Entretien. Comme chaque 1er Mai depuis 20 ans, à l’initiative de l’ATMF (Association des travailleurs maghrébins de France), les antifascistes et antiracistes se réuniront sur le Pont du Carrousel. En des temps où certains voudraient dédiaboliser le F-Haine, nous seront là pour rappeler la vraie nature de ce parti raciste et xénophobe. À l’occasion de ce triste anniversaire, nous avons posé quelques questions à Nacer El Idrissi, président de l’ATMF.
Que s’est-il passé le 1er mai 1995 sur le Pont du Carrousel ?
Le 1er mai 1995, Brahim Bouarram profitait d’une journée ensoleillée en se promenant à proximité du Pont du Carrousel. Il avait 29 ans et était père de deux enfants. De l’autre côté de la Seine se déroulait le cortège annuel du Front national en l’honneur de Jeanne d’Arc. Des militants du FN ont quitté le défilé et ont jeté Brahim Bouarram dans la Seine, parce qu’il avait un physique de type maghrébin. Il est mort noyé.
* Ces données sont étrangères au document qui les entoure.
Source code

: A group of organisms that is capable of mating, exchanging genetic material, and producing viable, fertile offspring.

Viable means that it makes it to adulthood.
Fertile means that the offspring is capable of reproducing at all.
Pourquoi l’ATMF et d’autres organisations antiracistes continuent-elles à organiser ce rassemblement annuel depuis 20 ans ?
En premier lieu, cette commémoration vise à honorer sa mémoire et soutenir sa famille. Perdre un proche est toujours un drame, mais lorsque celui-ci est victime d’un crime raciste – par définition totalement gratuit – c’est encore plus odieux. Venir chaque 1er mai au Pont du Carrousel, c’est pour nous un moyen de dire à Brahim et à ses proches qu’on ne l’oublie pas.
Mais cette commémoration a aussi une tournure plus militante, car nous la dédions à toutes les victimes de crimes racistes. Parce que malheureusement, le meurtre de Brahim Bouarram est loin d’être un acte isolé. Il nous semblerait insupportable que les autres victimes soient oubliées.
Ainsi, nous participons aussi à d’autres commémorations à la mémoire de victimes de crimes racistes. Par exemple, celle pour Ibrahim Ali, tué le 21 février 1995 par des colleurs d’affiches du FN à Marseille.
En rappelant ces meurtres, nous voulons aussi faire passer un message : l’extrême droite a été et reste un danger, car le racisme est loin de se limiter aux simples discours politiques. Quand les propos racistes se banalisent, les actes suivent et entraînent la mort d’innocents.
Face à la banalisation du Front national, considéré aujourd’hui par beaucoup comme un parti fréquentable, la lutte contre le racisme vous semble-t-elle encore une question d’actualité ?
Si les récents résultats électoraux du FN sont préoccupants, malheureusement il est loin d’être isolé dans les positions de nos politiques. Les discours haineux et discriminatoires se sont banalisés : contre les Roms, contre les migrants, contre les Français de confession musulmane, contre les quartiers populaires, contre la communauté LGBT… Tout cela avec la complicité de nombreux médias qui les relaient sans aucune retenue ni mise en perspective.
Dans un contexte aussi propice à l’intolérance, la recherche de boucs-émissaires avec la crise économique, le sentiment de « perte de repère » dans nos sociétés, les tensions géopolitiques, etc., alimentent les amalgames et créent des divisions dans nos sociétés. Nous vivons dans un climat malsain, car nos politiques jouent des tensions communautaires pour séduire un électorat crédule.
Ces discours se traduisent au quotidien par des actes racistes : violences et insultes contre les personnes (avec des agressions de femmes voilées), dégradations de biens (récemment, nous avons assisté à la multiplication des attaques contre les lieux de cultes en France), discriminations basées sur l’origine dans de multiples domaines (accès à l’emploi et aux formations, logement, santé…)…
C’est pourquoi nous militons tous les jours et nous commémorons chaque année la mémoire de Brahim Bouarram et celle de toutes les autres victimes du racisme. Car si le racisme tue, l’indifférence, la passivité et le silence sont ses meilleures armes.